Dear [Candidate’s Name],
I hope this message finds you well. On behalf of the team at [Company Name], I would like to extend our sincere thanks for taking the time to interview with us for the [Position Title] role. We understand that job searching requires considerable effort and time, and we appreciate your efforts in getting to know [Company Name] and your interest in joining our team.
It was a pleasure getting to know you and learning more about your skills and experiences. Congratulations on your career successes to date. Your background in [mention a specific skill or experience relevant to the job] was interesting to hear about and we are fortunate to have had the opportunity to speak with you.
Our decision-making process will take approximately [provide a timeframe], and we promise to keep you updated on the status of your application. Please feel free to reach out if you have not heard from us by then, as we encourage open communication. Regardless of the outcome, we believe that talented professionals like you are what drive success in our industry, and we are appreciative to have crossed paths with you.
Additionally, we are always looking to improve our recruitment experience. We would be grateful for any feedback you might have about your interview process with us. Your insights are invaluable and will help us enhance our approach for future candidates.
Should you have any questions or need further information in the meantime, please do not hesitate to reach out. Thank you once again for your interest in [Company Name] and for the valuable perspectives you shared during our conversation.

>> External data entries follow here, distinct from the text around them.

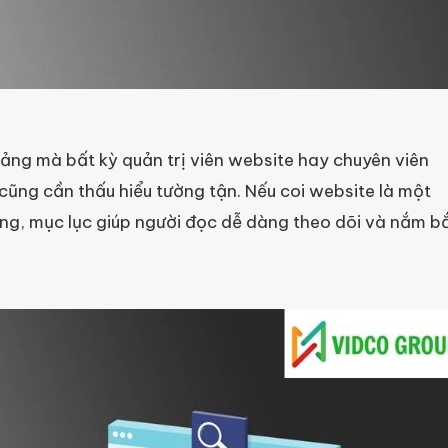
tảng mà bất kỳ quản trị viên website hay chuyên viên
cũng cần thấu hiểu tường tận. Nếu coi website là một
ơng, mục lục giúp người đọc dễ dàng theo dõi và nắm b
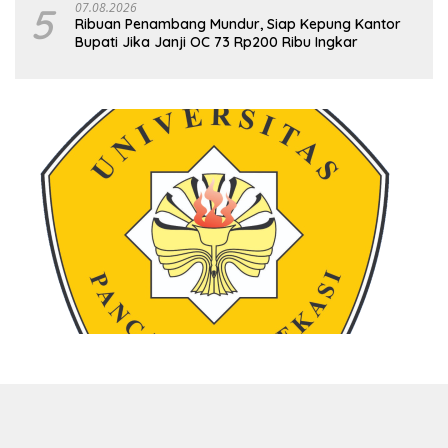
5
07.08.2026
Ribuan Penambang Mundur, Siap Kepung Kantor
Bupati Jika Janji OC 73 Rp200 Ribu Ingkar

Wishing you continued success in your professional endeavors,
[Hiring Manager’s Full Name]
What to Include in a Thank-You Note to a Candidate
The hiring manager or the interview panel will likely write the thank-you note. While it’s not a job offer, the goal is to leave the candidate with a positive impression of the company. Here are a few things the writer can include:
1. Express appreciation for the candidate’s time and effort.

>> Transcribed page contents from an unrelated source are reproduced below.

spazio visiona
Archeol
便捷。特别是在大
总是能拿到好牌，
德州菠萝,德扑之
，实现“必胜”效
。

While it costs money for companies to interview candidates, it is also costly for candidates to interview. Some companies compensate candidates for interviewing, but for a company to show genuine appreciation is a rare and powerful branding tool.

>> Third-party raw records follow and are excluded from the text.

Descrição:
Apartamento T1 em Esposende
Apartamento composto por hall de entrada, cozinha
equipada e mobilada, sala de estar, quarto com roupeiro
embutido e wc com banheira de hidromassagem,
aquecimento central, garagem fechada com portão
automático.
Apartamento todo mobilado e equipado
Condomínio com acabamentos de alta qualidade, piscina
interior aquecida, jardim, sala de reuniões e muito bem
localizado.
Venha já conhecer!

2. What information did the interviewer find valuable to learn about the candidate?
What impressed the hiring manager during their time together? Create space for hiring managers to personalize their thoughts and share with candidates the value they could add to the team. Candidates want to know that the interviewer heard what they had to say during the interview. Barnett-Pierce recommends that the interviewer “reference something unique from each interview. Mention specific points from the interview to show genuine interest.”
3. Invite feedback from the candidate (but consider that they may want to give the input anonymously).
Improving the hiring process is a work in progress. Asking a candidate for feedback on their experience can enhance their opinion of the company while providing the company with valuable information. What candidate wouldn’t appreciate being asked what could have been better?
4. Invite communication for additional questions or thoughts about the conversation during the interview.
Most companies consider employee engagement as a key to their long-term success. Since candidates consider an interview a sample of the company’s culture, asking for their thoughts is a way to create a working relationship before hiring.
5. Set clear expectations.
Whether it was a good or bad experience, candidates look forward to hearing about the next steps from the employer. Pierce says she includes wording such as ‘updates’ or ‘next steps’ when communicating with candidates “because I don’t want to give anyone false hopes. There’s always a possibility that they aren’t moving forward.” It benefits everyone involved, whether it’s a panel interview or one-to-one with a recruiter or hiring manager, to be on the same page.
Conclusion: Strengthening Your Employer Band Through an Attitude of Gratitude
Candidates evolve and grow their careers over time and reevaluate the companies they want to work with. A candidate who receives an appreciative note after a job interview will view that company as potentially worth having a relationship with. Companies must realize that they are competing for the attention of candidates. Little gestures such as a thank-you letter acknowledging the value of a candidate’s time and effort can be vital to their business.
Small gestures show an engaging company culture most candidates want to experience as an employee. Good candidates use their experiences in the hiring process as a barometer when choosing where they want to work. Showing meaningful appreciation to candidates is a way for companies to improve their chances of hiring top talent without spending more money and time on expensive hiring campaigns.